The substance that killed a woman in Amesbury was the same Novichok nerve agent that poisoned Sergei and Yulia Skripal, experts have confirmed.

The independent Organisation for the Prohibition of Chemical Weapons report backs up the UK government’s findings.

Dawn Sturgess, 44, died in hospital on 9 July after handling a contaminated container, months after the Skripals were poisoned in Salisbury.

The foreign secretary said Russia’s recklessness was “appalling”.

Russia has denied any involvement in the poisonings.

The international chemical weapons experts reached their conclusions having collected samples from the UK.

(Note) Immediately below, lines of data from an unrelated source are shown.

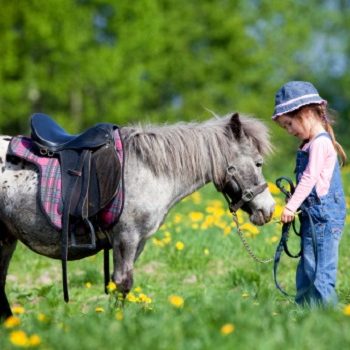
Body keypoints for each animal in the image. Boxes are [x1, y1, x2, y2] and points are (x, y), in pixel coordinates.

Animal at [0, 113, 274, 320]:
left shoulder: (138, 241)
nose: (269, 210)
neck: (148, 170)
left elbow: (120, 283)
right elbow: (122, 283)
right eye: (258, 163)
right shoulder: (126, 236)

It was not possible to conclude whether the nerve agent used in the two incidents was from the same batch, the OPCW said.

Foreign Secretary Jeremy Hunt thanked the OPCW and paid tribute to the “high standards set by our world-leading scientists”.

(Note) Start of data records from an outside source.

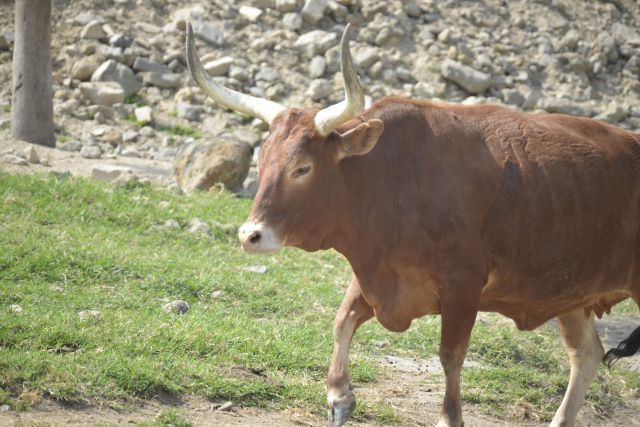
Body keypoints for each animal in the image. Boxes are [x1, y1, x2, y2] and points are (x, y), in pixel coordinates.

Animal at [185, 22, 640, 427]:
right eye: (262, 160)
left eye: (302, 168)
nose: (250, 235)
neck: (396, 180)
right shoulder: (375, 272)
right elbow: (341, 320)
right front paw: (339, 395)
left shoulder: (462, 287)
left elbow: (451, 355)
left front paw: (448, 416)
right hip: (572, 295)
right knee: (586, 355)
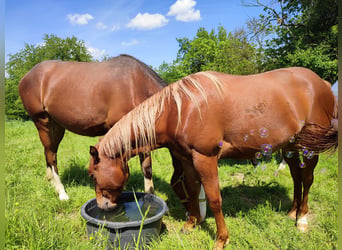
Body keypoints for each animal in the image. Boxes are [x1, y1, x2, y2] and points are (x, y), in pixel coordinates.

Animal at [19, 54, 168, 199]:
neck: (135, 86)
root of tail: (26, 77)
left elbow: (147, 168)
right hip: (43, 123)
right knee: (51, 156)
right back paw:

He said it was a reminder of the importance of upholding the the global ban on all use of chemical weapons.

“The recklessness of the Russian state in bringing a nerve agent in to the UK, and total disregard for the safety of the public, is appalling and irresponsible,” he added.

“Our thoughts are with the family of Dawn Sturgess, and with Charlie Rowley.”

Mr Rowley – a friend of Ms Sturgess – fell ill but survived the poisoning.

On 30 June, the couple collapsed in a house in Amesbury, about eight miles from Salisbury.

Police said they were exposed after handling what they believed to be perfume.

Mr Rowley was discharged from hospital on 20 July.

Russian accusation

The Foreign Office said police investigations into the Amesbury and Salisbury poisonings were continuing.

Meanwhile, the Russian Embassy in London has accused the UK of refusing it access to the Skripals.

In a statement marking six months since the pair were admitted to hospital, the embassy said the pair had been “kept in isolation and under full control of British authorities”.

“They remain out of the public eye at an unknown location, unable to communicate freely with their relatives, friends, journalists or Russian officials, deprived of the freedom of movement,” the statement added.

Ms Skripal has previously thanked the Russian embassy for its offer of assistance, but said she and her father were “not ready to take it”.